▸ TASK PROMPT
Please extend the film article on Nodadha Putagalu below, picking up right after its final sentence.

▸ PASSAGE TO READ
☆ ☆ ☆ ☆ ☆
- Directed by: Vasanth Kumar S
- Written by: Vasanth Kumar S
- Produced by: Vasanth Kumar S
- Starring: Preetham Makkhihaali Kavya Ramesh Vilas Kulkarni Ashok Rao Shanti Gowda Sowbhagya B Nihar P Gowda Praanvi Gowda
- Cinematography: Kumar M
- Edited by: L Raghunatha
- Music by: Vighnesh Menon
- Release date: 21 April 2023;
- Country: India
- Language: Kannada

= Nodadha Putagalu =

2023 Indian film

Nodadha Putagalu is a 2023 Indian Kannada-language comedy, fantasy film produced and directed by Vasanth Kumar S, starring Preetham Makkhihaali, Kavya Ramesh, Ashok Rao, Sowbhagya B, and Nihar P Gowda with an ensemble supporting cast.

== Plot ==
Assistant Chitraksha from Yamaloka observes some emergency to a new born baby Adithya in the hospital when he comes to earth to execute his task, so he finds a special book which shows the future of the Adithya, so Chitraksha starts reading the book to know the eventful life of Adithya and different characters he meets in his life. He furthers reads to know how those characters come back in his life that changes the course of his journey.
☆ ☆ ☆ ☆ ☆
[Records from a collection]

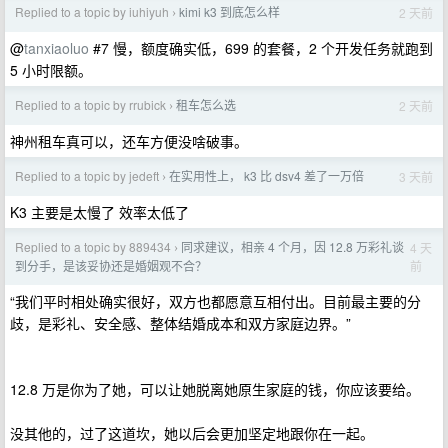
Replied to a topic by iuhiyuh
kimi k3 到底怎么样
2 天前
›
@
tanxiaoluo
#7 慢，额度确实低，699 的套餐，2 个开发任务就跑到
5 小时限额。
Replied to a topic by rrubick
租车怎么选
2 天前
›
神州租车真可以，还车方便没啥破事。
Replied to a topic by jedeft
在实用性上， k3 比 dsv4 差了一万倍
3 天前
›
K3 主要是太慢了 效率太低了
Replied to a topic by 889434
同求建议，相亲 4 个月，因 12.8 万彩礼谈
4 天
›
前
到分手，是该妥协还是婚姻观不合？
“我们平时相处确实很好，双方也都愿意互相付出。目前最主要的分
歧，是彩礼、安全感、整体结婚成本和双方家庭边界。”
12.8 万是你为了她，可以让她脱离她原生家庭的钱，你应该要给。
没其他的，过了这道坎，她以后会更加坚定地跟你在一起。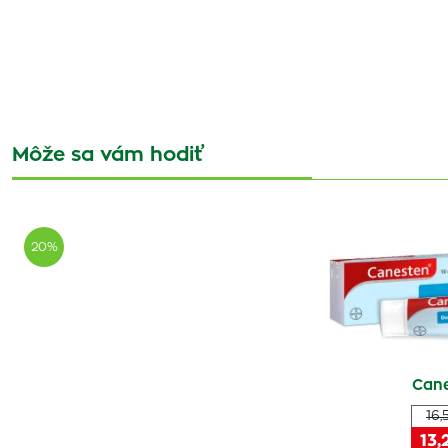
Môže sa vám hodiť
20%
Cane
16,
13,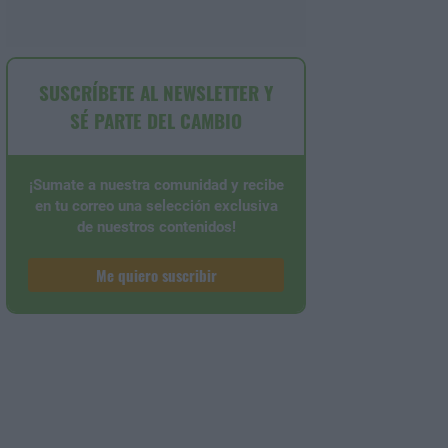
SUSCRÍBETE AL NEWSLETTER Y
SÉ PARTE DEL CAMBIO
¡Sumate a nuestra comunidad y recibe
en tu correo una selección exclusiva
de nuestros contenidos!
Me quiero suscribir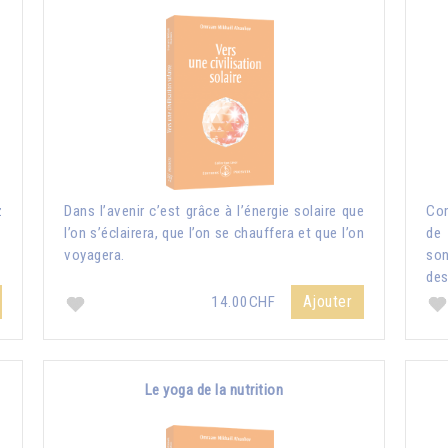
z
Dans l’avenir c’est grâce à l’énergie solaire que
Com
l’on s’éclairera, que l’on se chauffera et que l’on
de 
voyagera.
so
des
Ajouter
14.00CHF
Le yoga de la nutrition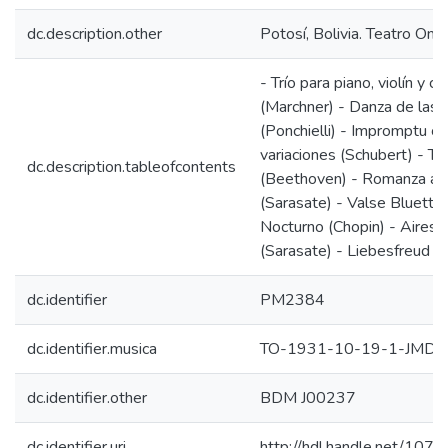
dc.description.other
Potosí, Bolivia. Teatro Omi
- Trío para piano, violín y ce
(Marchner) - Danza de las 
(Ponchielli) - Impromptu c
variaciones (Schubert) - Trí
dc.description.tableofcontents
(Beethoven) - Romanza an
(Sarasate) - Valse Bluette 
Nocturno (Chopin) - Aires 
(Sarasate) - Liebesfreud (K
dc.identifier
PM2384
dc.identifier.musica
TO-1931-10-19-1-JMD
dc.identifier.other
BDM J00237
dc.identifier.uri
http://hdl.handle.net/10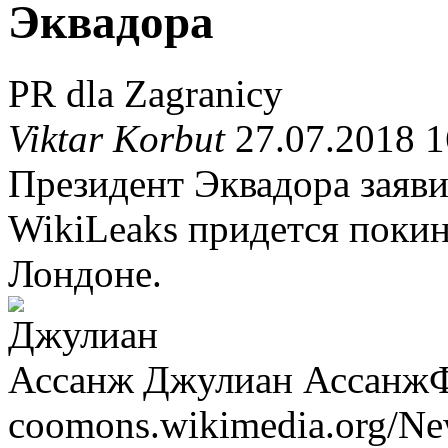
Эквадора
PR dla Zagranicy
Viktar Korbut
27.07.2018 1
Президент Эквадора заяви
WikiLeaks придется покин
Лондоне.
Джулиан Ассанж
coomons.wikimedia.org/Ne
☆ ☆ ☆ ☆ ☆
▸ OUTPUT
== Cast ==
- Preetham Makkhihaali
- Kavya Ramesh
- Ashok Rao
- Shanti Gowda
- Sowbhagya B
- Nihaar P Gowda
- Praanvi Gowda
- Vilas Kulkarni

== Production ==
The film is directed by Vasanth Kumar S, who is a software engineer turned filmmaker. It was initially planned with Pruthvi Ambaar and Praveen Tej in the lead but later got shelved due to clash of dates. The trailer of the film was launched by Ashwini Puneeth Rajkumar, wife of Puneeth Rajkumar.

The film is supposed to be based on real-life incidents.
== Release ==
The film was released on 21 April 2023.

== Reception ==
It received a rather positive review in the Bangalore Mirror while Flickfeeds praised its narrative technique.